### How to complete this task:
The whole listing should come back exactly as written, except for the pictures.

==================================================

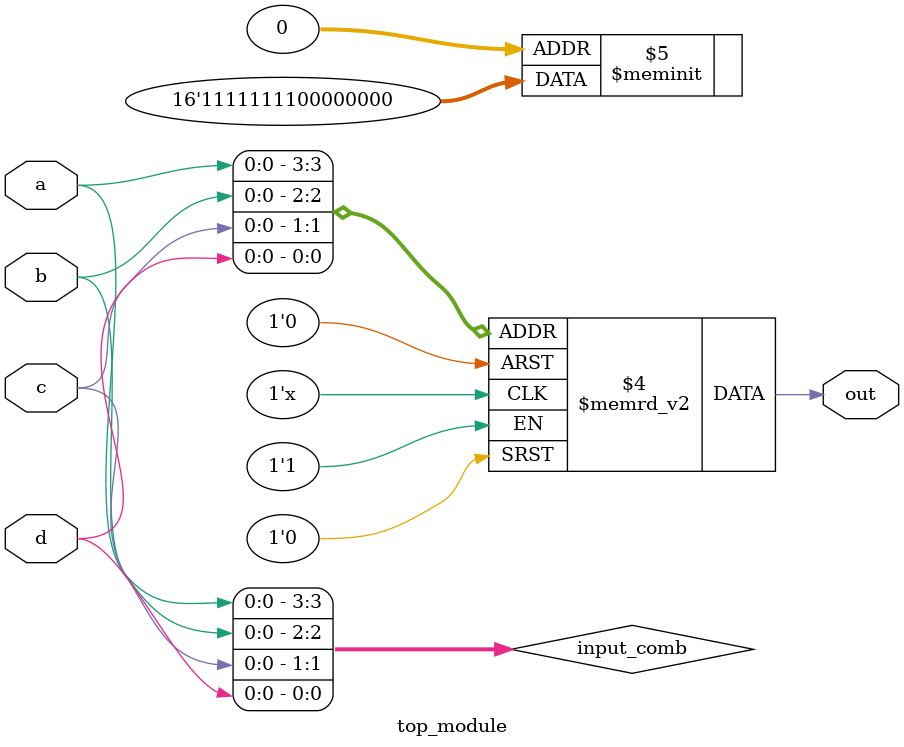
<source format=sv>
module top_module (
    input a, 
    input b,
    input c,
    input d,
    output reg out
);

// Input combination
reg [3:0] input_comb;

always @* begin
    // Combine the input bits into a 4-bit vector
    input_comb = {a, b, c, d};

    // Determine the output based on the input combination
    case(input_comb)
        4'b0000, 4'b0001, 4'b0010, 4'b0011, 4'b0100, 4'b0101, 4'b0110, 4'b0111:
            out = 1'b0;
        4'b1011, 4'b1100:
            out = 1'b1;
        default:
            out = 1'b1;
    endcase
end

endmodule

</source>
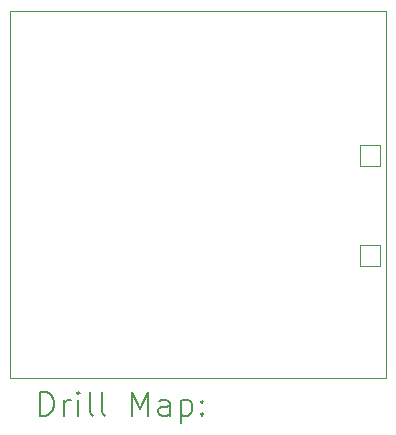
<source format=gbr>
%TF.GenerationSoftware,KiCad,Pcbnew,8.0.4*%
%TF.CreationDate,2024-08-07T16:27:48-04:00*%
%TF.ProjectId,C128VGA,43313238-5647-4412-9e6b-696361645f70,1.0*%
%TF.SameCoordinates,Original*%
%TF.FileFunction,Drillmap*%
%TF.FilePolarity,Positive*%
%FSLAX45Y45*%
G04 Gerber Fmt 4.5, Leading zero omitted, Abs format (unit mm)*
G04 Created by KiCad (PCBNEW 8.0.4) date 2024-08-07 16:27:48*
%MOMM*%
%LPD*%
G01*
G04 APERTURE LIST*
%ADD10C,0.050000*%
%ADD11C,0.010000*%
%ADD12C,0.200000*%
G04 APERTURE END LIST*
D10*
X22699360Y-7136810D02*
X25887060Y-7136810D01*
X25887060Y-10250850D01*
X22699360Y-10250850D01*
X22699360Y-7136810D01*
D11*
X25661800Y-8270860D02*
X25661800Y-8450860D01*
X25661800Y-8450860D02*
X25831800Y-8450860D01*
X25661800Y-9120860D02*
X25661800Y-9300860D01*
X25661800Y-9300860D02*
X25831800Y-9300860D01*
X25831800Y-8270860D02*
X25661800Y-8270860D01*
X25831800Y-8450860D02*
X25831800Y-8270860D01*
X25831800Y-9120860D02*
X25661800Y-9120860D01*
X25831800Y-9300860D02*
X25831800Y-9120860D01*
D12*
X22957637Y-10564834D02*
X22957637Y-10364834D01*
X22957637Y-10364834D02*
X23005256Y-10364834D01*
X23005256Y-10364834D02*
X23033827Y-10374358D01*
X23033827Y-10374358D02*
X23052875Y-10393405D01*
X23052875Y-10393405D02*
X23062399Y-10412453D01*
X23062399Y-10412453D02*
X23071922Y-10450548D01*
X23071922Y-10450548D02*
X23071922Y-10479120D01*
X23071922Y-10479120D02*
X23062399Y-10517215D01*
X23062399Y-10517215D02*
X23052875Y-10536262D01*
X23052875Y-10536262D02*
X23033827Y-10555310D01*
X23033827Y-10555310D02*
X23005256Y-10564834D01*
X23005256Y-10564834D02*
X22957637Y-10564834D01*
X23157637Y-10564834D02*
X23157637Y-10431500D01*
X23157637Y-10469596D02*
X23167161Y-10450548D01*
X23167161Y-10450548D02*
X23176684Y-10441024D01*
X23176684Y-10441024D02*
X23195732Y-10431500D01*
X23195732Y-10431500D02*
X23214780Y-10431500D01*
X23281446Y-10564834D02*
X23281446Y-10431500D01*
X23281446Y-10364834D02*
X23271922Y-10374358D01*
X23271922Y-10374358D02*
X23281446Y-10383881D01*
X23281446Y-10383881D02*
X23290970Y-10374358D01*
X23290970Y-10374358D02*
X23281446Y-10364834D01*
X23281446Y-10364834D02*
X23281446Y-10383881D01*
X23405256Y-10564834D02*
X23386208Y-10555310D01*
X23386208Y-10555310D02*
X23376684Y-10536262D01*
X23376684Y-10536262D02*
X23376684Y-10364834D01*
X23510018Y-10564834D02*
X23490970Y-10555310D01*
X23490970Y-10555310D02*
X23481446Y-10536262D01*
X23481446Y-10536262D02*
X23481446Y-10364834D01*
X23738589Y-10564834D02*
X23738589Y-10364834D01*
X23738589Y-10364834D02*
X23805256Y-10507691D01*
X23805256Y-10507691D02*
X23871922Y-10364834D01*
X23871922Y-10364834D02*
X23871922Y-10564834D01*
X24052875Y-10564834D02*
X24052875Y-10460072D01*
X24052875Y-10460072D02*
X24043351Y-10441024D01*
X24043351Y-10441024D02*
X24024303Y-10431500D01*
X24024303Y-10431500D02*
X23986208Y-10431500D01*
X23986208Y-10431500D02*
X23967161Y-10441024D01*
X24052875Y-10555310D02*
X24033827Y-10564834D01*
X24033827Y-10564834D02*
X23986208Y-10564834D01*
X23986208Y-10564834D02*
X23967161Y-10555310D01*
X23967161Y-10555310D02*
X23957637Y-10536262D01*
X23957637Y-10536262D02*
X23957637Y-10517215D01*
X23957637Y-10517215D02*
X23967161Y-10498167D01*
X23967161Y-10498167D02*
X23986208Y-10488643D01*
X23986208Y-10488643D02*
X24033827Y-10488643D01*
X24033827Y-10488643D02*
X24052875Y-10479120D01*
X24148113Y-10431500D02*
X24148113Y-10631500D01*
X24148113Y-10441024D02*
X24167161Y-10431500D01*
X24167161Y-10431500D02*
X24205256Y-10431500D01*
X24205256Y-10431500D02*
X24224303Y-10441024D01*
X24224303Y-10441024D02*
X24233827Y-10450548D01*
X24233827Y-10450548D02*
X24243351Y-10469596D01*
X24243351Y-10469596D02*
X24243351Y-10526739D01*
X24243351Y-10526739D02*
X24233827Y-10545786D01*
X24233827Y-10545786D02*
X24224303Y-10555310D01*
X24224303Y-10555310D02*
X24205256Y-10564834D01*
X24205256Y-10564834D02*
X24167161Y-10564834D01*
X24167161Y-10564834D02*
X24148113Y-10555310D01*
X24329065Y-10545786D02*
X24338589Y-10555310D01*
X24338589Y-10555310D02*
X24329065Y-10564834D01*
X24329065Y-10564834D02*
X24319542Y-10555310D01*
X24319542Y-10555310D02*
X24329065Y-10545786D01*
X24329065Y-10545786D02*
X24329065Y-10564834D01*
X24329065Y-10441024D02*
X24338589Y-10450548D01*
X24338589Y-10450548D02*
X24329065Y-10460072D01*
X24329065Y-10460072D02*
X24319542Y-10450548D01*
X24319542Y-10450548D02*
X24329065Y-10441024D01*
X24329065Y-10441024D02*
X24329065Y-10460072D01*
M02*

</source>
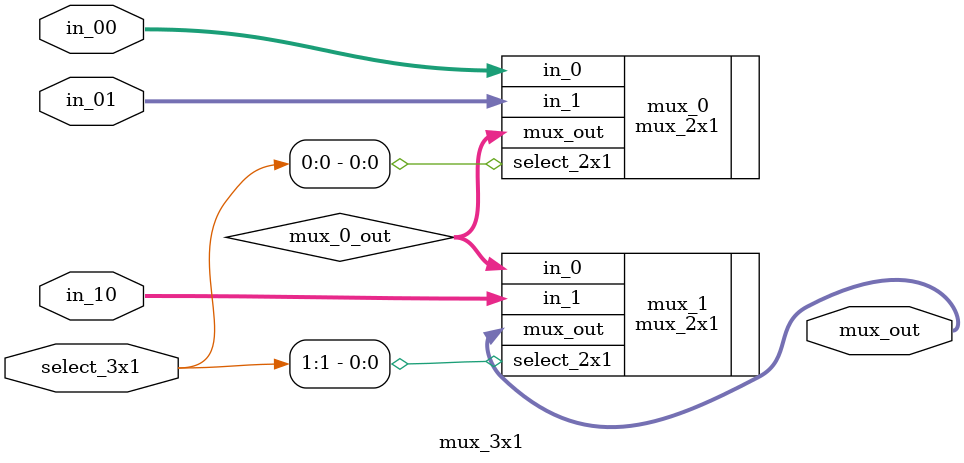
<source format=sv>
module mux_3x1#(
        parameter DATA_WIDTH = 11
    )
    (
        input logic [DATA_WIDTH - 1:0] in_10, in_01, in_00,
        input logic [1:0] select_3x1,
        output logic [DATA_WIDTH - 1:0] mux_out
    );

	 logic [DATA_WIDTH - 1:0] mux_0_out;

	 mux_2x1 mux_0(
       .in_0(in_00),
       .in_1(in_01),
       .select_2x1(select_3x1[0]),
       .mux_out(mux_0_out)
     );
	 mux_2x1 mux_1(
       .in_0(mux_0_out),
       .in_1(in_10),
       .select_2x1(select_3x1[1]),
       .mux_out(mux_out)
     );
endmodule

</source>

==================================================

### Answer to this task:
<source format=sv>
module top_module (
    input a, 
    input b,
    input c,
    input d,
    output reg out
);

// Input combination
reg [3:0] input_comb;

always @* begin
    // Combine the input bits into a 4-bit vector
    input_comb = {a, b, c, d};

    // Determine the output based on the input combination
    case(input_comb)
        4'b0000, 4'b0001, 4'b0010, 4'b0011, 4'b0100, 4'b0101, 4'b0110, 4'b0111:
            out = 1'b0;
        4'b1011, 4'b1100:
            out = 1'b1;
        default:
            out = 1'b1;
    endcase
end

endmodule

</source>
<source format=gbr>
%TF.GenerationSoftware,KiCad,Pcbnew,8.0.4*%
%TF.CreationDate,2024-08-07T16:27:48-04:00*%
%TF.ProjectId,C128VGA,43313238-5647-4412-9e6b-696361645f70,1.0*%
%TF.SameCoordinates,Original*%
%TF.FileFunction,Drillmap*%
%TF.FilePolarity,Positive*%
%FSLAX45Y45*%
G04 Gerber Fmt 4.5, Leading zero omitted, Abs format (unit mm)*
G04 Created by KiCad (PCBNEW 8.0.4) date 2024-08-07 16:27:48*
%MOMM*%
%LPD*%
G01*
G04 APERTURE LIST*
%ADD10C,0.050000*%
%ADD11C,0.010000*%
%ADD12C,0.200000*%
G04 APERTURE END LIST*
D10*
X22699360Y-7136810D02*
X25887060Y-7136810D01*
X25887060Y-10250850D01*
X22699360Y-10250850D01*
X22699360Y-7136810D01*
D11*
X25661800Y-8270860D02*
X25661800Y-8450860D01*
X25661800Y-8450860D02*
X25831800Y-8450860D01*
X25661800Y-9120860D02*
X25661800Y-9300860D01*
X25661800Y-9300860D02*
X25831800Y-9300860D01*
X25831800Y-8270860D02*
X25661800Y-8270860D01*
X25831800Y-8450860D02*
X25831800Y-8270860D01*
X25831800Y-9120860D02*
X25661800Y-9120860D01*
X25831800Y-9300860D02*
X25831800Y-9120860D01*
D12*
X22957637Y-10564834D02*
X22957637Y-10364834D01*
X22957637Y-10364834D02*
X23005256Y-10364834D01*
X23005256Y-10364834D02*
X23033827Y-10374358D01*
X23033827Y-10374358D02*
X23052875Y-10393405D01*
X23052875Y-10393405D02*
X23062399Y-10412453D01*
X23062399Y-10412453D02*
X23071922Y-10450548D01*
X23071922Y-10450548D02*
X23071922Y-10479120D01*
X23071922Y-10479120D02*
X23062399Y-10517215D01*
X23062399Y-10517215D02*
X23052875Y-10536262D01*
X23052875Y-10536262D02*
X23033827Y-10555310D01*
X23033827Y-10555310D02*
X23005256Y-10564834D01*
X23005256Y-10564834D02*
X22957637Y-10564834D01*
X23157637Y-10564834D02*
X23157637Y-10431500D01*
X23157637Y-10469596D02*
X23167161Y-10450548D01*
X23167161Y-10450548D02*
X23176684Y-10441024D01*
X23176684Y-10441024D02*
X23195732Y-10431500D01*
X23195732Y-10431500D02*
X23214780Y-10431500D01*
X23281446Y-10564834D02*
X23281446Y-10431500D01*
X23281446Y-10364834D02*
X23271922Y-10374358D01*
X23271922Y-10374358D02*
X23281446Y-10383881D01*
X23281446Y-10383881D02*
X23290970Y-10374358D01*
X23290970Y-10374358D02*
X23281446Y-10364834D01*
X23281446Y-10364834D02*
X23281446Y-10383881D01*
X23405256Y-10564834D02*
X23386208Y-10555310D01*
X23386208Y-10555310D02*
X23376684Y-10536262D01*
X23376684Y-10536262D02*
X23376684Y-10364834D01*
X23510018Y-10564834D02*
X23490970Y-10555310D01*
X23490970Y-10555310D02*
X23481446Y-10536262D01*
X23481446Y-10536262D02*
X23481446Y-10364834D01*
X23738589Y-10564834D02*
X23738589Y-10364834D01*
X23738589Y-10364834D02*
X23805256Y-10507691D01*
X23805256Y-10507691D02*
X23871922Y-10364834D01*
X23871922Y-10364834D02*
X23871922Y-10564834D01*
X24052875Y-10564834D02*
X24052875Y-10460072D01*
X24052875Y-10460072D02*
X24043351Y-10441024D01*
X24043351Y-10441024D02*
X24024303Y-10431500D01*
X24024303Y-10431500D02*
X23986208Y-10431500D01*
X23986208Y-10431500D02*
X23967161Y-10441024D01*
X24052875Y-10555310D02*
X24033827Y-10564834D01*
X24033827Y-10564834D02*
X23986208Y-10564834D01*
X23986208Y-10564834D02*
X23967161Y-10555310D01*
X23967161Y-10555310D02*
X23957637Y-10536262D01*
X23957637Y-10536262D02*
X23957637Y-10517215D01*
X23957637Y-10517215D02*
X23967161Y-10498167D01*
X23967161Y-10498167D02*
X23986208Y-10488643D01*
X23986208Y-10488643D02*
X24033827Y-10488643D01*
X24033827Y-10488643D02*
X24052875Y-10479120D01*
X24148113Y-10431500D02*
X24148113Y-10631500D01*
X24148113Y-10441024D02*
X24167161Y-10431500D01*
X24167161Y-10431500D02*
X24205256Y-10431500D01*
X24205256Y-10431500D02*
X24224303Y-10441024D01*
X24224303Y-10441024D02*
X24233827Y-10450548D01*
X24233827Y-10450548D02*
X24243351Y-10469596D01*
X24243351Y-10469596D02*
X24243351Y-10526739D01*
X24243351Y-10526739D02*
X24233827Y-10545786D01*
X24233827Y-10545786D02*
X24224303Y-10555310D01*
X24224303Y-10555310D02*
X24205256Y-10564834D01*
X24205256Y-10564834D02*
X24167161Y-10564834D01*
X24167161Y-10564834D02*
X24148113Y-10555310D01*
X24329065Y-10545786D02*
X24338589Y-10555310D01*
X24338589Y-10555310D02*
X24329065Y-10564834D01*
X24329065Y-10564834D02*
X24319542Y-10555310D01*
X24319542Y-10555310D02*
X24329065Y-10545786D01*
X24329065Y-10545786D02*
X24329065Y-10564834D01*
X24329065Y-10441024D02*
X24338589Y-10450548D01*
X24338589Y-10450548D02*
X24329065Y-10460072D01*
X24329065Y-10460072D02*
X24319542Y-10450548D01*
X24319542Y-10450548D02*
X24329065Y-10441024D01*
X24329065Y-10441024D02*
X24329065Y-10460072D01*
M02*

</source>
<source format=sv>
module mux_3x1#(
        parameter DATA_WIDTH = 11
    )
    (
        input logic [DATA_WIDTH - 1:0] in_10, in_01, in_00,
        input logic [1:0] select_3x1,
        output logic [DATA_WIDTH - 1:0] mux_out
    );

	 logic [DATA_WIDTH - 1:0] mux_0_out;

	 mux_2x1 mux_0(
       .in_0(in_00),
       .in_1(in_01),
       .select_2x1(select_3x1[0]),
       .mux_out(mux_0_out)
     );
	 mux_2x1 mux_1(
       .in_0(mux_0_out),
       .in_1(in_10),
       .select_2x1(select_3x1[1]),
       .mux_out(mux_out)
     );
endmodule

</source>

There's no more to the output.